This strategy has been absent in recent years, Radomski said.
“We have a Board of Regents who are perhaps not being provided guidance by the governor and they are dealing largely with brush fires,” Radomski said. “I would go one step further: They’ve kicked the can down the road.”
The University of Wisconsin System responded in an email, highlighting the Board of Regents’ approval in 2016 of the 2020 FWD initiative, which it describes as a long-term framework with targeted initiatives in four areas: The education pipeline, business and community mobilization, university experience and operational excellence.
Restructuring two-year campuses was a big first step, Hendrickson said. Ultimately, it is important to let the impact of the move settle before determining if more needs to be done.
Torinus said he’s advocating for a regional reorganization of the UW System. Under this type of organization, he said schools would focus on the needs of the region and specializing in the fields that the campus is already known to excel in.

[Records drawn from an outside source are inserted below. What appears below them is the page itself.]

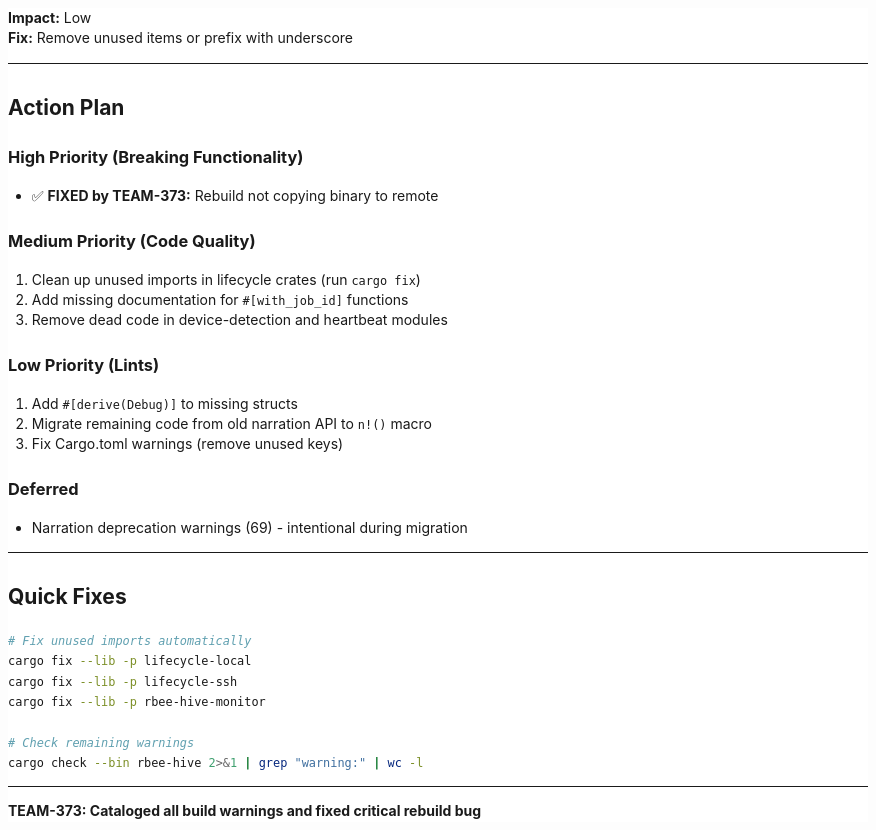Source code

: **Impact:** Low  
**Fix:** Remove unused items or prefix with underscore

---

## Action Plan

### High Priority (Breaking Functionality)
- ✅ **FIXED by TEAM-373:** Rebuild not copying binary to remote

### Medium Priority (Code Quality)
1. Clean up unused imports in lifecycle crates (run `cargo fix`)
2. Add missing documentation for `#[with_job_id]` functions
3. Remove dead code in device-detection and heartbeat modules

### Low Priority (Lints)
1. Add `#[derive(Debug)]` to missing structs
2. Migrate remaining code from old narration API to `n!()` macro
3. Fix Cargo.toml warnings (remove unused keys)

### Deferred
- Narration deprecation warnings (69) - intentional during migration

---

## Quick Fixes

```bash
# Fix unused imports automatically
cargo fix --lib -p lifecycle-local
cargo fix --lib -p lifecycle-ssh
cargo fix --lib -p rbee-hive-monitor

# Check remaining warnings
cargo check --bin rbee-hive 2>&1 | grep "warning:" | wc -l
```

---

**TEAM-373: Cataloged all build warnings and fixed critical rebuild bug**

Like a business, Torinus said the UW System schools have to reorganize to meet the available revenues.
There’s a lot of threads to the web, Radomski said. Often, making cuts successfully is not as simple as drawing a line and cutting everything below it.
Frequently, majors that draw in substantially fewer students are low-cost and can be used to subsidize more costly programs, Radomski said. An objective analysis may also fail to include a subjective perspective of the benefits that a program might provide to the community and culture of a campus. Oftentimes, liberal arts classes serve as general education classes.
It can then be difficult to retain professors at a university to teach these requirements if the college offers no degree, Radomski said.
Difficult decisions need to be made when the cost outweighs the benefit, Torinus said.
Moving forward, Torinus said, UW system schools are going to have to put a sharper definition on who they are and draw from the needs of the communities around them.
While it would be nice to have an engineering department on every campus, Torinus said, it simply isn’t viable. Instead, schools have to focus on what they have previously found success in, for UW-Stout, that would be the hospitality industry, for UW-Milwaukee, film school.
Hendrickson said UW-Stevens Point has sought out the voices of the schools, businesses and cities surrounding the school with the goal of better understanding the needs of the region. The challenge now, Hendrickson said, is responding to these needs.
This is a marked change from the way that UW-Stevens Point had conducted itself before the crisis.
“We were largely absent in these communities where these campuses are,” Hendrickson said. “It’s been great for us to start building some of those connections and I think it’s a benefit for the state.”
Despite the difficulty of the situation, Hendrickson said it presents an opportunity to build a university that provides for the needs of the future.
Like any organization going through a restructuring, there is an opportunity to make it better in the end, Hendrickson said.